Funding OK’d to help displaced nursing students

Published 8:00 am Wednesday, December 28, 2016

The seating area at the Oregon Emergency Board meeting Dec. 14 was a sea of green scrubs, the attire of a group of displaced ITT Technical Institute nursing students whose futures weighed in the balance.

About 300 students were left without recourse when ITT Technical Institute of Portland shuttered operations in September, after the federal government imposed a series of crippling sanctions on the college chain.

Ben Cannon, executive director of the Higher Education Coordinating Commission, had negotiated an arrangement with Portland Community College to develop a temporary program that would allow about half of the displaced nursing students – those closest to finishing the program – to complete their RN program at PCC, but the community college needed financial assistance to the tune of $1.4 million to make the program work.

The Emergency Board was about to consider the proposal Dec. 14 in front of the nervous crowd of nursing students.

“It was actually Lars Larson who first raised this to statewide attention,” said Sen. Betsy Johnson, D-Scappoose, a member of the Emergency Board. “Some of the nurses called his show saying: Is there any assistance anywhere?”

Johnson and other lawmakers approached Cannon to find a solution.

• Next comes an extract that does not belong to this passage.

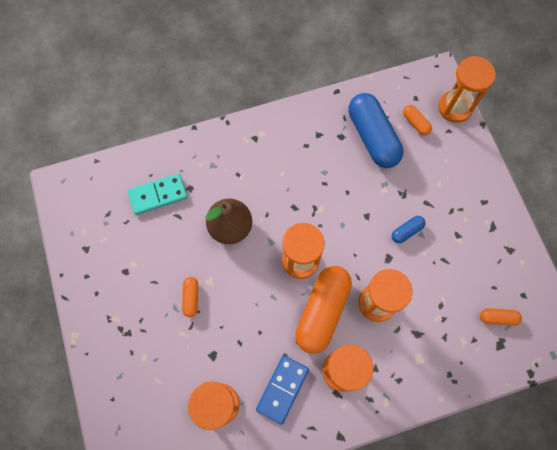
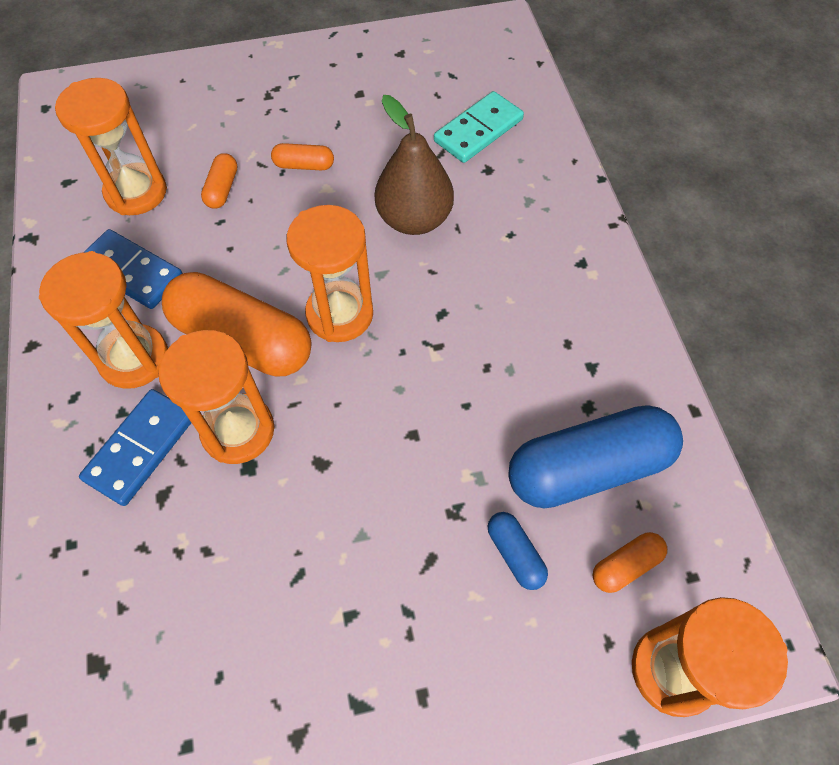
camera: 95 degrees right, 10 degrees down
(158, 195) = (478, 130): turquoise domino -> turquoise domino turned 60 degrees clockwise
(394, 352) = (141, 448): none -> blue domino
(406, 231) = (371, 507): blue capsule -> blue capsule (515, 554)
(497, 318) = (152, 670): orange capsule -> orange capsule (222, 189)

“He took this cause on in a way he didn’t have to but he did, and I think it is a credit to his character that he cared about these kids enough, that he cared about the plight they were in, that he cared about the paucity of RNs we have in this state,” Johnson said. “He was willing to go to bat to find a solution.”

The Emergency Board unanimously approved the $1.4 million for PCC to operate the program, but the nursing students didn’t seem to know what had happened.

“Because the students weren’t familiar with the process, I don’t think they fully understood the process,” Johnson said. “Then the presiding officer … moved on to the next item.”

Rep. Peter Buckley, an outgoing Democrat from Ashland, paused the proceedings and told the students: “It’s over. The money has been approved.”

“These people literally threw each other into each other’s arms,” Johnson said. “They were sobbing. One young woman in the front had her hands buried in her face, and she was audibly sobbing.”

“That will go down in my memory as one of the most meaningful days of my legislative service being able to help those kids who’d gotten stuck through no fault of their own,” Johnson said. “It’s one of those instances where I think the Legislature and by extension, the people of Oregon, did right by these kids.”

Under the plan, students will pay the standard PCC tuition. The program begins in January.